Every argument my sister would bring up, Pastor Parr would just show her Bible verses that would answer her argument. He also presented the whole message of salvation to us that evening. I listened to it and tried to decide in my own mind who was right.

I spent Saturday reading the Bible. Many of the Scriptures Pastor Parr gave us came to mind. I looked up many verses in the concordance and they all seemed to confirm what Pastor Parr had said rather than my sister’s arguments. Her arguments didn’t have a real basis in Scripture.

That day I found several verses that really helped me. Pastor Parr had read, "All have sinned and come short of the glory of God." I hadn’t actually thought of myself in this way. Thinking I had been called of God to do something for His glory, how could I be the sinner described in this verse? After further study I realized my own need before God. I could see how much of a sinner I actually was and why I needed a Saviour, In Romans 3:23 the word "ALL" showed me very strongly that I was a sinner guilty before God. I went to Romans 5:12, I Timothy 3:16, Romans 6:23, and James 2:10 and it was at this point that I wanted to accept Christ as my own personal Saviour.

However, I went to more Scripture to be sure of what I was doing and these verses said it all for me: Hebrews 2:10, John 3:3, Romans 10:9,10. I went down on my knees that Saturday and accepted Christ into my heart as my only and all-sufficient Saviour and Lord.

I continued in the Scriptures hungering and wanting to know more of God’s Word and His plan and will for my life. I saw through Scripture that the Catholic Church follows man’s traditions rather than the Word of God and verses like 2 Corinthians 13:5, Acts 5:29, Proverbs 16:25, and Matthew 7:21 showed me that I must obey God rather than man. The Lord burdened my heart to tell others of His plan of salvation. 2 Corinthians 6:2.

That Sunday I went forward in church and made a public confession of my faith in the Lord Jesus Christ. I praise God for my salvation and for the love of my parents for me and the help Pastor Parr gave me in acquainting me with the Word of God and the plan of salvation.

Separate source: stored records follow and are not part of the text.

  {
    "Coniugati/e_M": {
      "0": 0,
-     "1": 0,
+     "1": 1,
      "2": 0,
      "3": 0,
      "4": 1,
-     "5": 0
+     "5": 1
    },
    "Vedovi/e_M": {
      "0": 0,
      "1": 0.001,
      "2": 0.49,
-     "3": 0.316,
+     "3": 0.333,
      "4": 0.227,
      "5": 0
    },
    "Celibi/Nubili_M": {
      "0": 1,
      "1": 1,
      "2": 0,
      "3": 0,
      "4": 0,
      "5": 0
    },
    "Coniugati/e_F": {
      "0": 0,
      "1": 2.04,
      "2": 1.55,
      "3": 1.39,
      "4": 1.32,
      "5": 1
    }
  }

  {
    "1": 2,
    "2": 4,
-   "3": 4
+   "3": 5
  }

After trusting in the Lord, I returned to the seminary to finish two months of academic accreditation. While there, I attended a funeral Mass where there were sixty priests con-celebrating the sacrifice of the mass together. For the first time I really saw what the mass is. It all sounded like a group of witches standing around a caldron, chanting an evil witches chant, as the priests profess, and Roman Catholic doctrine states, to call Christ down into their host.

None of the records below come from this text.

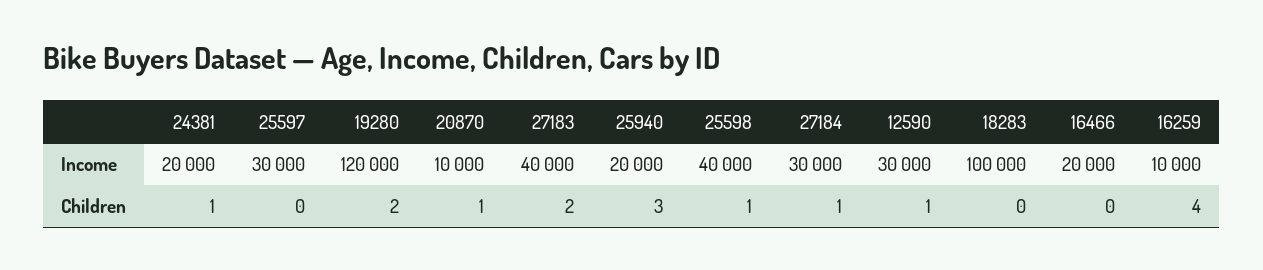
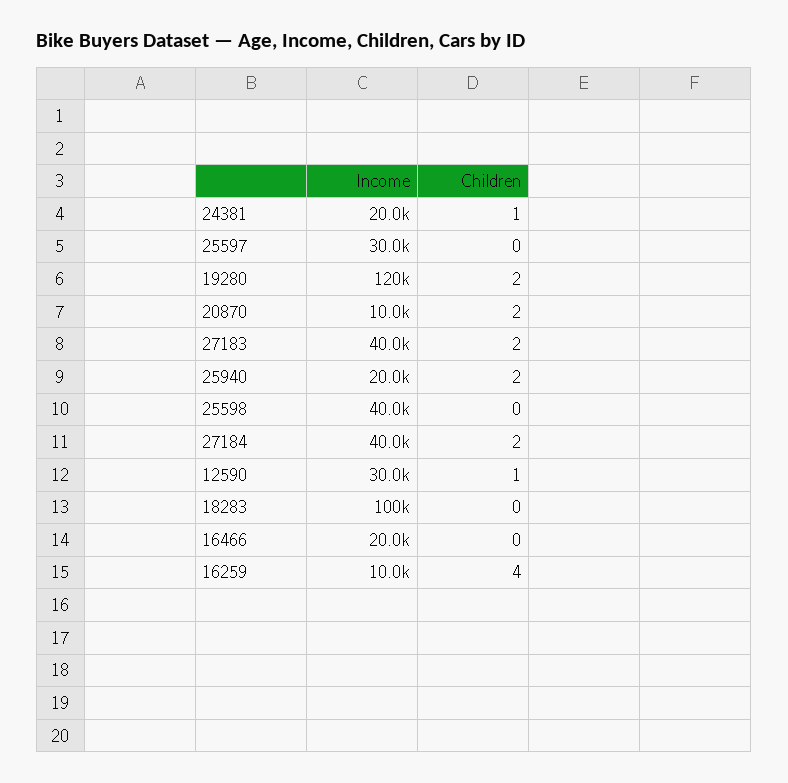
  {
    "24381": {
      "Income": 20000,
      "Children": 1
    },
    "25597": {
      "Income": 30000,
      "Children": 0
    },
    "19280": {
      "Income": 120000,
      "Children": 2
    },
    "20870": {
      "Income": 10000,
-     "Children": 1
+     "Children": 2
    },
    "27183": {
      "Income": 40000,
      "Children": 2
    },
    "25940": {
      "Income": 20000,
-     "Children": 3
+     "Children": 2
    },
    "25598": {
      "Income": 40000,
-     "Children": 1
+     "Children": 0
    },
    "27184": {
-     "Income": 30000,
+     "Income": 40000,
-     "Children": 1
+     "Children": 2
    },
    "12590": {
      "Income": 30000,
      "Children": 1
    },
    "18283": {
      "Income": 100000,
      "Children": 0
    },
    "16466": {
      "Income": 20000,
      "Children": 0
    },
    "16259": {
      "Income": 10000,
      "Children": 4
    }
  }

I couldn’t get over why I had not realized this before. But while I was a Roman Catholic I was a natural man (1 Corinthians 2:14), not having the mind of Christ, as true born-again Christians (1 Corinthians 2:16).

Now I had the guidance of the Holy Spirit to show me the falseness of the unbloody sacrifice of the mass, as spoken in Hebrews 10:11, 12, 14.

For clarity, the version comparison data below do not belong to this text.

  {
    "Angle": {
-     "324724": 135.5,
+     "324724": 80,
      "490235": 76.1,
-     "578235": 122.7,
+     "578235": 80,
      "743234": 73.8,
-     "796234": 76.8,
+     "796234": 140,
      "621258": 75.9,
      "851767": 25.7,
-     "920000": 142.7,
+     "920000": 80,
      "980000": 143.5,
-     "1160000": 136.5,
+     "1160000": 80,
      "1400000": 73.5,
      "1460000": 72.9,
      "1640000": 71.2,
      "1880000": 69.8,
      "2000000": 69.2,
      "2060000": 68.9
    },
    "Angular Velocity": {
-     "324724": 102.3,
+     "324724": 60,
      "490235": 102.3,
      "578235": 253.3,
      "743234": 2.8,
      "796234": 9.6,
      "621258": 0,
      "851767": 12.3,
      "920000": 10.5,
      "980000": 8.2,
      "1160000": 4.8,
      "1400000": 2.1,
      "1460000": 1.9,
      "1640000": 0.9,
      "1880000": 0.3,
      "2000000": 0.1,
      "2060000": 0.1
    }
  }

How I praise the Lord for taking away the scales from my eyes and ears and showing me I had to leave the Church of Rome, 2 Corinthians 6:17, Revelation 18:4. "Come out from among them and be ye separate, saith the Lord."

At first I thought that my four years in the Roman Catholic Seminary were wasted, but I know the Lord had a purpose in this and I thank God for the opportunity He has given me to witness to my seminary friends and to discuss with them the studies we had together and compare them with the Word of God.

The Lord taught me to speak, to question, to understand, to reason and to go to the Scriptures for my answers. So I see now that my experience can be used to help others and for the glory of God. I believe very strongly in Romans 8:28, "AND WE KNOW THAT ALL THINGS WORK TOGETHER FOR GOOD TO THEM THAT LOVE GOD, TO THEM WHO ARE THE CALLED ACCORDING TO HIS PURPOSE."

Now instead of studying for the Roman Catholic priesthood, I have been ordained an independent, fundamental preacher of the Gospel, at Bob Jones University.

"ALL SCRIPTURE IS GIVEN BY INSPIRATION OF GOD, AND IS PROFITABLE FOR DOCTRINE, FOR REPROOF, FOR CORRECTION, FOR INSTRUCTION IN RIGHTEOUSNESS: THAT THE MAN OF GOD MAY BE PERFECT, THROUGHLY FURNISHED UNTO ALL GOOD WORKS." (2 Timothy 3:16, 17).